嶽飛接過張用申狀,馬臯說:“國家危難,我等尤須共濟國難。切望張統制自今以國事為重,以私人恩怨為輕。”嶽飛說:“我亦是此意。張統制生逢亂世,骁勇敢戰,自當以殺敵為天職,而忽略細故,方是大丈夫氣概。”張用說:“二統制大義,張用敢不遵命?”嶽飛一揮手,右軍首先撤退。馬臯一揮手,中軍跟着撤退。
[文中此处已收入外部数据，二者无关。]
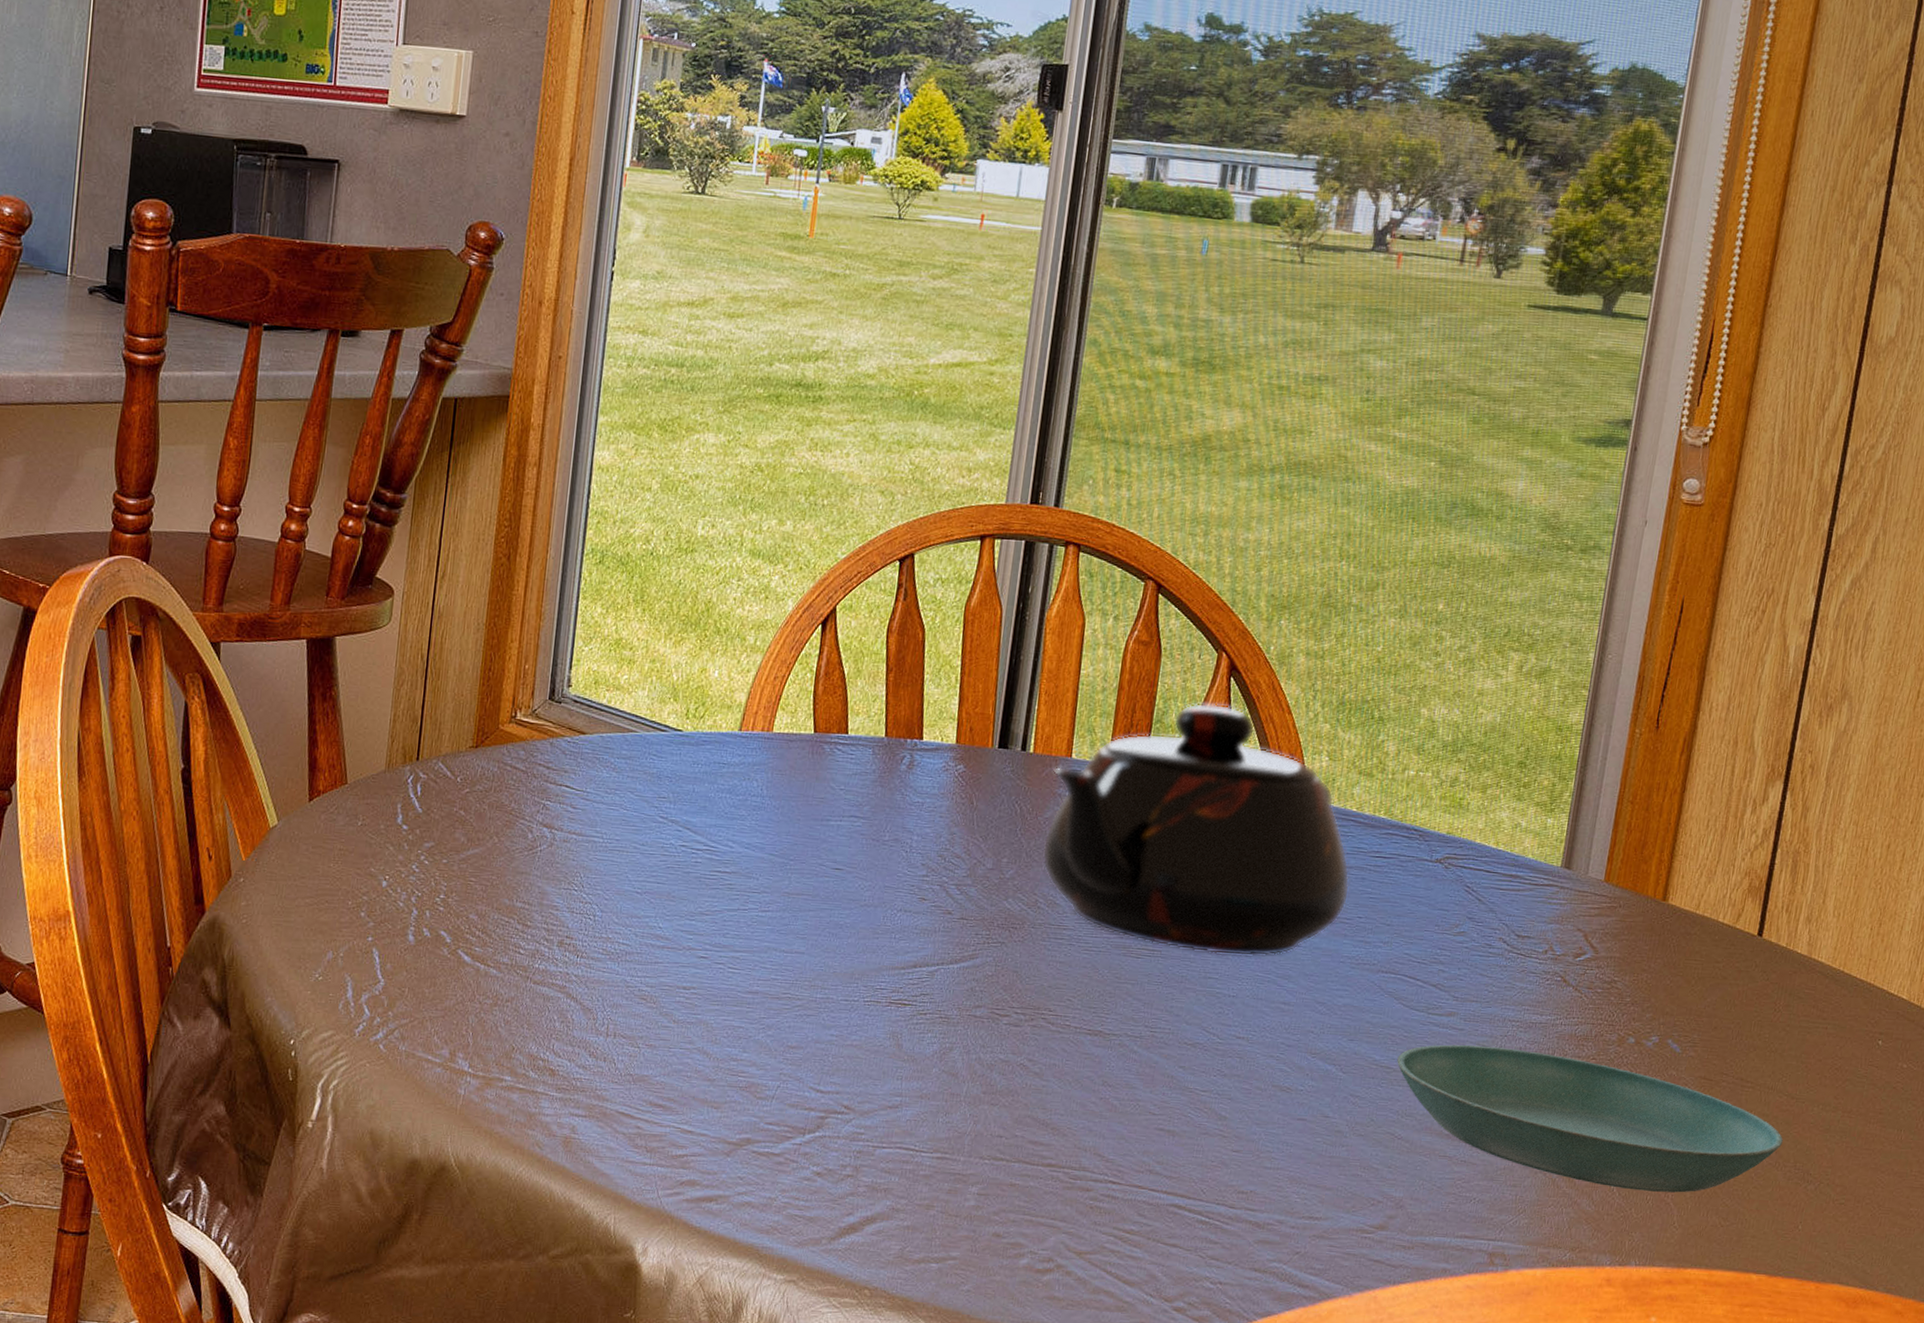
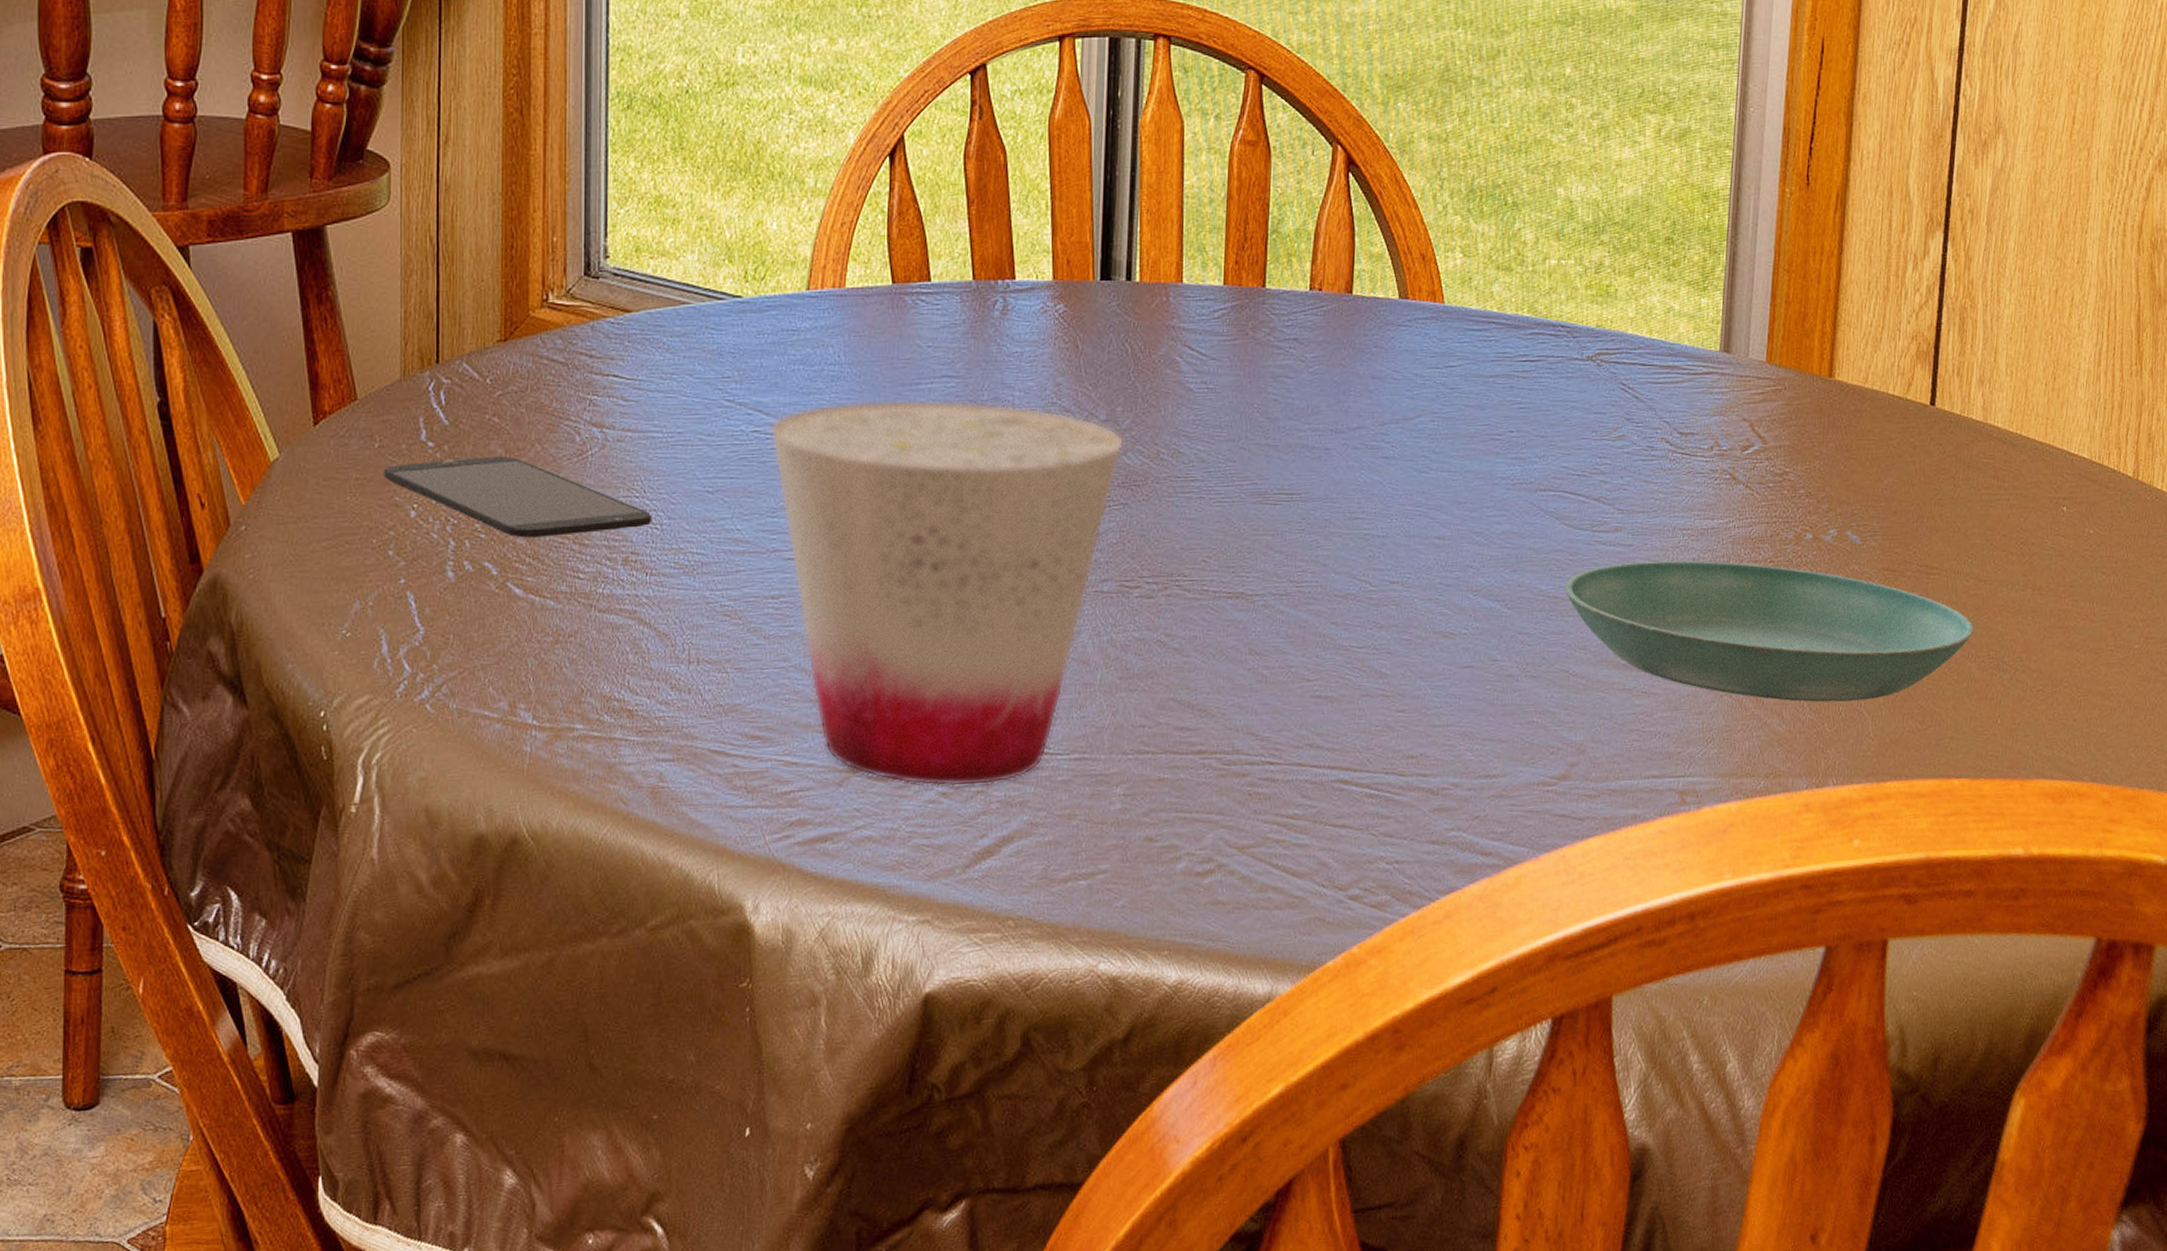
smartphone: none [362,841,588,916] -> present [383,456,653,538]
cup: none [695,829,1007,1171] -> present [770,398,1124,787]
teapot: present [1042,702,1350,957] -> none [1160,205,1498,491]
杜充書房,馬臯報告說:“我們到玉津園北,擺布軍陣,張用親自出馬,表示悔過之意,願自今之後,遵禀留守相公的号令,決無貳心。我們見張用幡然悔悟,便曉谕他以忠義報國。如今國禍已深,倘若國人自相交兵,惟恐虜人從中得利。今取得張用申狀,禀覆留守相公。”嶽飛乘機将申狀取出,放到杜充書案:“恭請杜相公過目。”

杜充滿面紫漲,一把撕碎申狀,大聲咆哮:“我要你們取叛賊的首級,豈要你們取叛賊的申狀!你們若不取張用的首級,我便取你們的首級!”

嶽飛怒色漸生,馬臯忙向嶽飛使眼色,又向杜充施禮道:“我等就此告退。”

留守司外,嶽飛說:“如此暴戾恣睢,簡直舉世無雙!”馬臯說:“且去我家從長計議。”二人才行不遠,卻遇孫革步行而來。嶽飛說:“杜充那厮仍要我們與張太尉厮殺。”

孫革說:“我已料得如此,故而前來。如今之計,惟有請嶽統制與馬統制緩兵一日,我自去玉津園,勸說張用率軍移屯西京,暫到闾太尉處安泊。如此,杜充亦是鞭長莫及。”嶽飛說:“此計雖好,卻不可洩漏。”馬臯下馬說:“我且借你一匹快馬,可繞道出開遠門而去。”孫革當即上馬,與二人拱手作别。